▶ Your objective
Could you format every line of the listing below as a JSON list of strings, with one string per line and blank lines left out?
START Data to use
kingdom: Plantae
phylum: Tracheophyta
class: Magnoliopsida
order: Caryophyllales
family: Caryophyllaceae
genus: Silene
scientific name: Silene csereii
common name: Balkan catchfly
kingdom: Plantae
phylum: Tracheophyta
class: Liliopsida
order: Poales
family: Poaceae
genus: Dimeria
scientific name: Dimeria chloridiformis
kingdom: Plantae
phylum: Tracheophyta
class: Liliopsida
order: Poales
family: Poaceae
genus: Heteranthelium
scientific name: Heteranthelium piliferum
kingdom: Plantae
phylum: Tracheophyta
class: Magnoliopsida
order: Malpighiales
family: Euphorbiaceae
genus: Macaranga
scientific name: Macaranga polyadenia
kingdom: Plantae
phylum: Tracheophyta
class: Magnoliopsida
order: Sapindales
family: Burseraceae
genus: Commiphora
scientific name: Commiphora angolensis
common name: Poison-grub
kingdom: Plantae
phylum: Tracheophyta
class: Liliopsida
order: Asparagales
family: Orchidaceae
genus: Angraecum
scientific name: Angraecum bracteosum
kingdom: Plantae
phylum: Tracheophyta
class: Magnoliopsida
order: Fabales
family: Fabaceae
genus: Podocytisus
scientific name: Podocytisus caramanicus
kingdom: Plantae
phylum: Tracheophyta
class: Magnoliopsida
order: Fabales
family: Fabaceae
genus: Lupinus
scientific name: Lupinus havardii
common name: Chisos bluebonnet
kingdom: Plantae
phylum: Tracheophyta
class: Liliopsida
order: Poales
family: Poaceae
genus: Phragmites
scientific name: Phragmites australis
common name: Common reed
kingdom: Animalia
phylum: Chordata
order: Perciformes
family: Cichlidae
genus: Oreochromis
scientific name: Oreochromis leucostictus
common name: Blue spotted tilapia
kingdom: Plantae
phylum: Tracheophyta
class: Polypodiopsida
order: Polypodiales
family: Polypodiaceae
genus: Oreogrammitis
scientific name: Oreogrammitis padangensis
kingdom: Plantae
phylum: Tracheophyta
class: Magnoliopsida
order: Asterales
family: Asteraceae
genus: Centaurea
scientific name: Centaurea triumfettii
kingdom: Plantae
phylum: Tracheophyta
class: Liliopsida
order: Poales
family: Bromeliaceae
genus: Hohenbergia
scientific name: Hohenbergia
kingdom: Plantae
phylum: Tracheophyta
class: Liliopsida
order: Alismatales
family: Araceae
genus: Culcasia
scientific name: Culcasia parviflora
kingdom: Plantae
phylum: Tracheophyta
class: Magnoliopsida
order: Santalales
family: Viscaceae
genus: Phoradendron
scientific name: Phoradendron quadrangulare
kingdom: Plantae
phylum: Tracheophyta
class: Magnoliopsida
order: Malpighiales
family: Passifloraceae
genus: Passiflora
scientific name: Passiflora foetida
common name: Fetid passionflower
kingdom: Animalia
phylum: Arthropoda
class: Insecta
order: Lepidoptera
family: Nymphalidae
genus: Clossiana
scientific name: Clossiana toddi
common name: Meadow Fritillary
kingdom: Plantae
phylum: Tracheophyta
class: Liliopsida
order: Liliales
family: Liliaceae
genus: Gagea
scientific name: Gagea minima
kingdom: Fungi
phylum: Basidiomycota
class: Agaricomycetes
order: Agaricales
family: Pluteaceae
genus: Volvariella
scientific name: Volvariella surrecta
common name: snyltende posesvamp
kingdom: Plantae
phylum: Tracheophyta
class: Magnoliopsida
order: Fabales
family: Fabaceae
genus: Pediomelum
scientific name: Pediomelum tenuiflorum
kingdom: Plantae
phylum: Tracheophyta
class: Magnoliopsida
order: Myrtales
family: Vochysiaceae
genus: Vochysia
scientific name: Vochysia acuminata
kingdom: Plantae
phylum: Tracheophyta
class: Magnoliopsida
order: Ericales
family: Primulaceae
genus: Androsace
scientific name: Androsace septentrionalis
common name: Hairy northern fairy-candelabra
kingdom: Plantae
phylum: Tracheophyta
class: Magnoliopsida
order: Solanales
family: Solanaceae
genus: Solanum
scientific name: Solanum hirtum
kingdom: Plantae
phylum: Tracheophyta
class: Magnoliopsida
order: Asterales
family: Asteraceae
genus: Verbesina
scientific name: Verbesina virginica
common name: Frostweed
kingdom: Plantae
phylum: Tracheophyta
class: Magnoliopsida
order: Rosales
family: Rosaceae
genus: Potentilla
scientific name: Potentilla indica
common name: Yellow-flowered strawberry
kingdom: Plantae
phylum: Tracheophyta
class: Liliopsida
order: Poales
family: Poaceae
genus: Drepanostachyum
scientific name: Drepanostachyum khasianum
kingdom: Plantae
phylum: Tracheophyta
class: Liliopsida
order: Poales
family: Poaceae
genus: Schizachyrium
END Data to use
▶ Written reply
[
  "kingdom: Plantae",
  "phylum: Tracheophyta",
  "class: Magnoliopsida",
  "order: Caryophyllales",
  "family: Caryophyllaceae",
  "genus: Silene",
  "scientific name: Silene csereii",
  "common name: Balkan catchfly",
  "kingdom: Plantae",
  "phylum: Tracheophyta",
  "class: Liliopsida",
  "order: Poales",
  "family: Poaceae",
  "genus: Dimeria",
  "scientific name: Dimeria chloridiformis",
  "kingdom: Plantae",
  "phylum: Tracheophyta",
  "class: Liliopsida",
  "order: Poales",
  "family: Poaceae",
  "genus: Heteranthelium",
  "scientific name: Heteranthelium piliferum",
  "kingdom: Plantae",
  "phylum: Tracheophyta",
  "class: Magnoliopsida",
  "order: Malpighiales",
  "family: Euphorbiaceae",
  "genus: Macaranga",
  "scientific name: Macaranga polyadenia",
  "kingdom: Plantae",
  "phylum: Tracheophyta",
  "class: Magnoliopsida",
  "order: Sapindales",
  "family: Burseraceae",
  "genus: Commiphora",
  "scientific name: Commiphora angolensis",
  "common name: Poison-grub",
  "kingdom: Plantae",
  "phylum: Tracheophyta",
  "class: Liliopsida",
  "order: Asparagales",
  "family: Orchidaceae",
  "genus: Angraecum",
  "scientific name: Angraecum bracteosum",
  "kingdom: Plantae",
  "phylum: Tracheophyta",
  "class: Magnoliopsida",
  "order: Fabales",
  "family: Fabaceae",
  "genus: Podocytisus",
  "scientific name: Podocytisus caramanicus",
  "kingdom: Plantae",
  "phylum: Tracheophyta",
  "class: Magnoliopsida",
  "order: Fabales",
  "family: Fabaceae",
  "genus: Lupinus",
  "scientific name: Lupinus havardii",
  "common name: Chisos bluebonnet",
  "kingdom: Plantae",
  "phylum: Tracheophyta",
  "class: Liliopsida",
  "order: Poales",
  "family: Poaceae",
  "genus: Phragmites",
  "scientific name: Phragmites australis",
  "common name: Common reed",
  "kingdom: Animalia",
  "phylum: Chordata",
  "order: Perciformes",
  "family: Cichlidae",
  "genus: Oreochromis",
  "scientific name: Oreochromis leucostictus",
  "common name: Blue spotted tilapia",
  "kingdom: Plantae",
  "phylum: Tracheophyta",
  "class: Polypodiopsida",
  "order: Polypodiales",
  "family: Polypodiaceae",
  "genus: Oreogrammitis",
  "scientific name: Oreogrammitis padangensis",
  "kingdom: Plantae",
  "phylum: Tracheophyta",
  "class: Magnoliopsida",
  "order: Asterales",
  "family: Asteraceae",
  "genus: Centaurea",
  "scientific name: Centaurea triumfettii",
  "kingdom: Plantae",
  "phylum: Tracheophyta",
  "class: Liliopsida",
  "order: Poales",
  "family: Bromeliaceae",
  "genus: Hohenbergia",
  "scientific name: Hohenbergia",
  "kingdom: Plantae",
  "phylum: Tracheophyta",
  "class: Liliopsida",
  "order: Alismatales",
  "family: Araceae",
  "genus: Culcasia",
  "scientific name: Culcasia parviflora",
  "kingdom: Plantae",
  "phylum: Tracheophyta",
  "class: Magnoliopsida",
  "order: Santalales",
  "family: Viscaceae",
  "genus: Phoradendron",
  "scientific name: Phoradendron quadrangulare",
  "kingdom: Plantae",
  "phylum: Tracheophyta",
  "class: Magnoliopsida",
  "order: Malpighiales",
  "family: Passifloraceae",
  "genus: Passiflora",
  "scientific name: Passiflora foetida",
  "common name: Fetid passionflower",
  "kingdom: Animalia",
  "phylum: Arthropoda",
  "class: Insecta",
  "order: Lepidoptera",
  "family: Nymphalidae",
  "genus: Clossiana",
  "scientific name: Clossiana toddi",
  "common name: Meadow Fritillary",
  "kingdom: Plantae",
  "phylum: Tracheophyta",
  "class: Liliopsida",
  "order: Liliales",
  "family: Liliaceae",
  "genus: Gagea",
  "scientific name: Gagea minima",
  "kingdom: Fungi",
  "phylum: Basidiomycota",
  "class: Agaricomycetes",
  "order: Agaricales",
  "family: Pluteaceae",
  "genus: Volvariella",
  "scientific name: Volvariella surrecta",
  "common name: snyltende posesvamp",
  "kingdom: Plantae",
  "phylum: Tracheophyta",
  "class: Magnoliopsida",
  "order: Fabales",
  "family: Fabaceae",
  "genus: Pediomelum",
  "scientific name: Pediomelum tenuiflorum",
  "kingdom: Plantae",
  "phylum: Tracheophyta",
  "class: Magnoliopsida",
  "order: Myrtales",
  "family: Vochysiaceae",
  "genus: Vochysia",
  "scientific name: Vochysia acuminata",
  "kingdom: Plantae",
  "phylum: Tracheophyta",
  "class: Magnoliopsida",
  "order: Ericales",
  "family: Primulaceae",
  "genus: Androsace",
  "scientific name: Androsace septentrionalis",
  "common name: Hairy northern fairy-candelabra",
  "kingdom: Plantae",
  "phylum: Tracheophyta",
  "class: Magnoliopsida",
  "order: Solanales",
  "family: Solanaceae",
  "genus: Solanum",
  "scientific name: Solanum hirtum",
  "kingdom: Plantae",
  "phylum: Tracheophyta",
  "class: Magnoliopsida",
  "order: Asterales",
  "family: Asteraceae",
  "genus: Verbesina",
  "scientific name: Verbesina virginica",
  "common name: Frostweed",
  "kingdom: Plantae",
  "phylum: Tracheophyta",
  "class: Magnoliopsida",
  "order: Rosales",
  "family: Rosaceae",
  "genus: Potentilla",
  "scientific name: Potentilla indica",
  "common name: Yellow-flowered strawberry",
  "kingdom: Plantae",
  "phylum: Tracheophyta",
  "class: Liliopsida",
  "order: Poales",
  "family: Poaceae",
  "genus: Drepanostachyum",
  "scientific name: Drepanostachyum khasianum",
  "kingdom: Plantae",
  "phylum: Tracheophyta",
  "class: Liliopsida",
  "order: Poales",
  "family: Poaceae",
  "genus: Schizachyrium"
]